# Directions for this task
Below are the entries. Set down exactly the line containing "MERCHANDISING" and each line after it.

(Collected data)
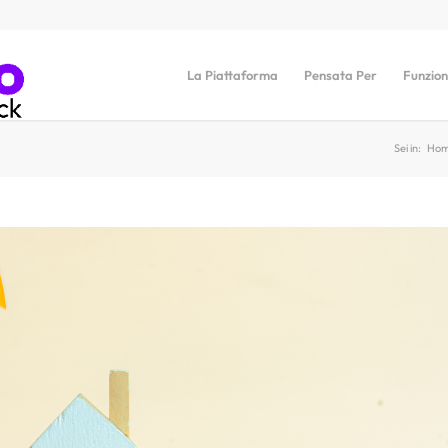
La Piattaforma
Pensata Per
Funzion
Sei in:
Ho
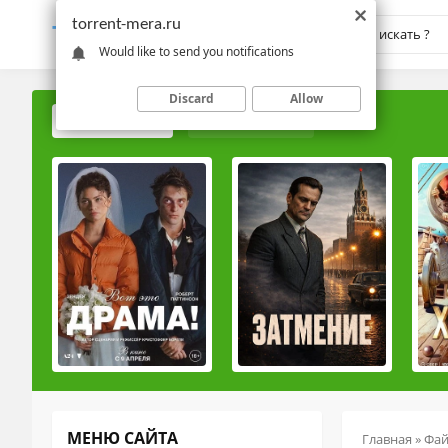
torrent-mera.ru
TORRENT-
MERA.RU
Would like to send you notifications
Discard
Allow
ПОПУЛЯРНЫЕ
РЕЙТИНГОВЫЕ
МЕНЮ САЙТА
Главная
»
Фа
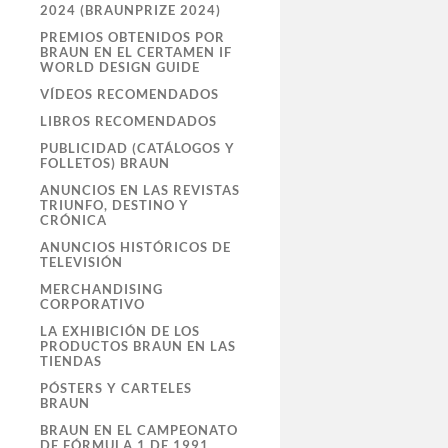
2024 (BRAUNPRIZE 2024)
PREMIOS OBTENIDOS POR
BRAUN EN EL CERTAMEN IF
WORLD DESIGN GUIDE
VÍDEOS RECOMENDADOS
LIBROS RECOMENDADOS
PUBLICIDAD (CATÁLOGOS Y
FOLLETOS) BRAUN
ANUNCIOS EN LAS REVISTAS
TRIUNFO, DESTINO Y
CRÓNICA
ANUNCIOS HISTÓRICOS DE
TELEVISIÓN
MERCHANDISING
CORPORATIVO
LA EXHIBICIÓN DE LOS
PRODUCTOS BRAUN EN LAS
TIENDAS
PÓSTERS Y CARTELES
BRAUN
BRAUN EN EL CAMPEONATO
DE FÓRMULA 1 DE 1991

# Result for this task
MERCHANDISING
CORPORATIVO
LA EXHIBICIÓN DE LOS
PRODUCTOS BRAUN EN LAS
TIENDAS
PÓSTERS Y CARTELES
BRAUN
BRAUN EN EL CAMPEONATO
DE FÓRMULA 1 DE 1991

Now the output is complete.